* Problema 1 *
Anota todos los verbos conjugados en pretérito perfecto simple que aparecen en el texto sobre el vocabulario de los sentimientos.
* Problema 2 *
Cambia «suiza» por «alemana» al copiar del texto sobre el vocabulario de los sentimientos el tramo entre «Ampliar nuestro vocabulario» y «compañeros de trabajo.», ambos incluidos.
* Problema 3 *
Retoma el texto sobre el vocabulario de los sentimientos y continúalo después de su última frase.

* Fragmento del texto *

Ampliar nuestro vocabulario con respecto a nuestros sentimientos tiene ventajas que no sólo se hacen evidentes en las relaciones íntimas, sino también en el campo profesional. Una vez me contrataron para que asesorara a los empleados del departamento de tecnología de una gran empresa suiza cuyo problema era que, según ellos, los empleados de otros departamentos evitaban relacionarse con ellos. Al preguntarles a los empleados de otros departamentos, dijeron: «Hablar con esa gente es terrible. ¡Es como hablar con máquinas!». El problema se resolvió después de que pasé  un  tiempo  con  los  integrantes  del  departamento  tecnológico  animándolos  a revelar su faceta humana en sus relaciones con sus compañeros de trabajo.

* Datos registrados *
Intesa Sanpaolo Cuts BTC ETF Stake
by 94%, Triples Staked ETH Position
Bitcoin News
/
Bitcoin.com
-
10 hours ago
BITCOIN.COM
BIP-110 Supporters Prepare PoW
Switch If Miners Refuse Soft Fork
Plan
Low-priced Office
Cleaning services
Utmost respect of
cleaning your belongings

...

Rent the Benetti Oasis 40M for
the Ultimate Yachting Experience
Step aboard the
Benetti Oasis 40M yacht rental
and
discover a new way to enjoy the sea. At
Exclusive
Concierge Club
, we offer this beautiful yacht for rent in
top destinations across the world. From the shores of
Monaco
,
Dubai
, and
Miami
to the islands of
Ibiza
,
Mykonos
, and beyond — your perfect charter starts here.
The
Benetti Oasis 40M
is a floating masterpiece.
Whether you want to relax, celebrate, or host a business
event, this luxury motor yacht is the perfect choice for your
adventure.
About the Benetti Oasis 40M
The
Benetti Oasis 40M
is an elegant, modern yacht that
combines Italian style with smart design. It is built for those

* Respuesta 1 *
contrataron, dijeron, resolvió, pasé

* Respuesta 2 *
Ampliar nuestro vocabulario con respecto a nuestros sentimientos tiene ventajas que no sólo se hacen evidentes en las relaciones íntimas, sino también en el campo profesional. Una vez me contrataron para que asesorara a los empleados del departamento de tecnología de una gran empresa alemana cuyo problema era que, según ellos, los empleados de otros departamentos evitaban relacionarse con ellos. Al preguntarles a los empleados de otros departamentos, dijeron: «Hablar con esa gente es terrible. ¡Es como hablar con máquinas!». El problema se resolvió después de que pasé  un  tiempo  con  los  integrantes  del  departamento  tecnológico  animándolos  a revelar su faceta humana en sus relaciones con sus compañeros de trabajo.

* Respuesta 3 *
En otra oportunidad tuve que trabajar con los administradores de un hospital que se sentían muy inquietos a causa de una próxima reunión que iban a tener con los médicos. Querían conseguir que los apoyaran en un proyecto que los médicos acababan de rechazar por diecisiete votos a uno. Los administradores deseaban que yo les demostrara cómo utilizar la CNV en su trato con los médicos.

 

Adoptando el rol de uno de los administradores en una dramatización, empecé con las siguientes palabras: «Me asusta plantear esta cuestión». Elegí aquellas palabras porque me di cuenta de que los administradores tenían miedo de volver a enfrentarse con los médicos a propósito de ese tema. Sin darme tiempo a continuar, uno de los administradores me interrumpió con esta protesta: «¡Usted no entiende la situación! No podemos decirles a los médicos que estamos asustados».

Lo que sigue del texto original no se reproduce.